PublishedText Publishing, September 2020 |
ISBN9781922330147 |
FormatSoftcover, 304 pages |
Dimensions23.2cm × 15.3cm × 2.7cm |
Personal essay meets pop-culture critique in this unflinchingly honest collection about chronic illness and misogyny in medicine, by Adelaide writer Kylie Maslen.
My body dictates who I am. I work the way I do because of my body, I vote the way I do because of my body and I live the way I do because of my body. It is not my body that is at fault, but society's failure to deal with bodies like mine. I might be in pain, but I am whole. I refuse to have the difficult parts cropped out.
Kylie Maslen has been living with invisible illness for twenty years-more than half her life. Its impact is felt in every aspect of her day-to-day existence- from work to dating; from her fears for what the future holds to her difficulty getting out of bed some mornings.

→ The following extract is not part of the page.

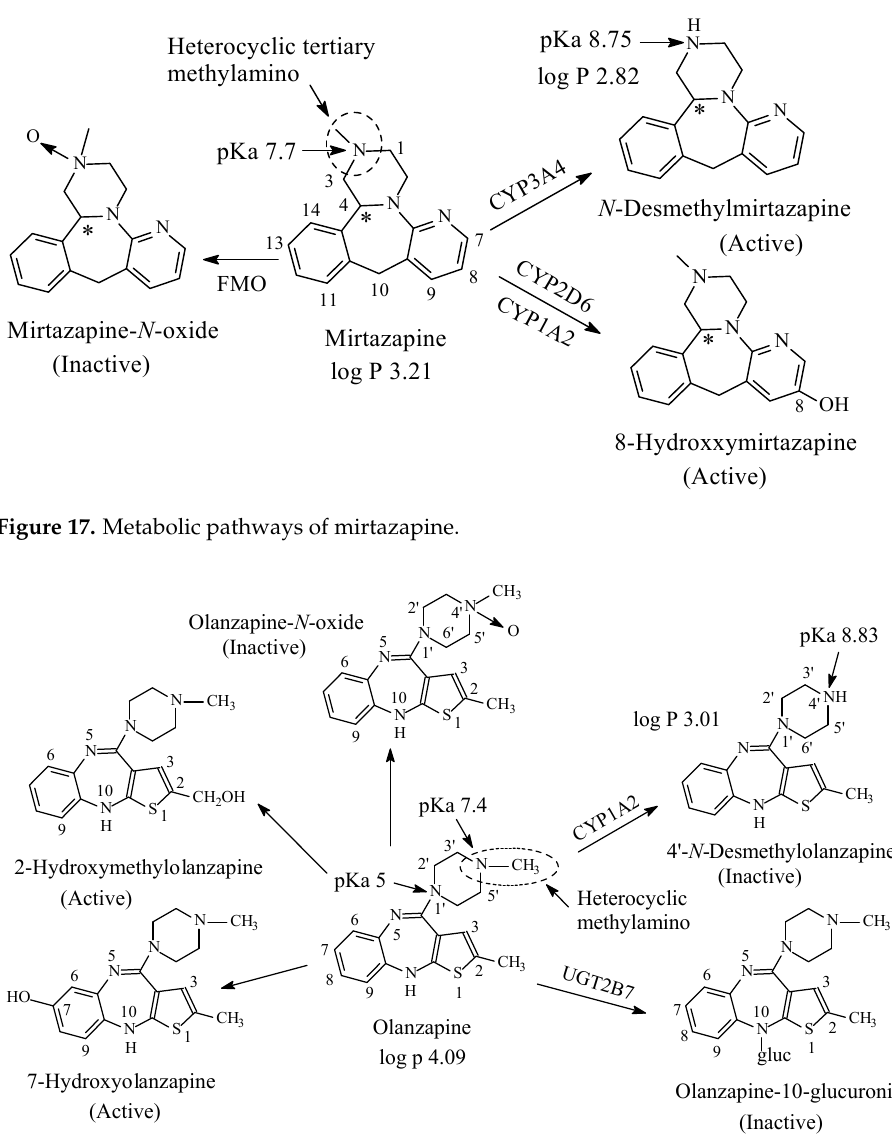
Figure 18. Metabolic pathways of olanzapine.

Through pop music, art, literature, TV, film and online culture, Maslen explores the lived experience of invisible illness with sensitivity and wit, drawing back the veil on a reality many struggle-or refuse-to recognise. Show Me Where it Hurts is a powerful collection of essays that speak to those who have encountered the brush-off from doctors, faced endless tests and treatments, and endured chronic pain and suffering. But it is also a bridge reaching out to partners, families, friends, colleagues, doctors- all those who want to understand what life looks like when you cannot simply show others where it hurts.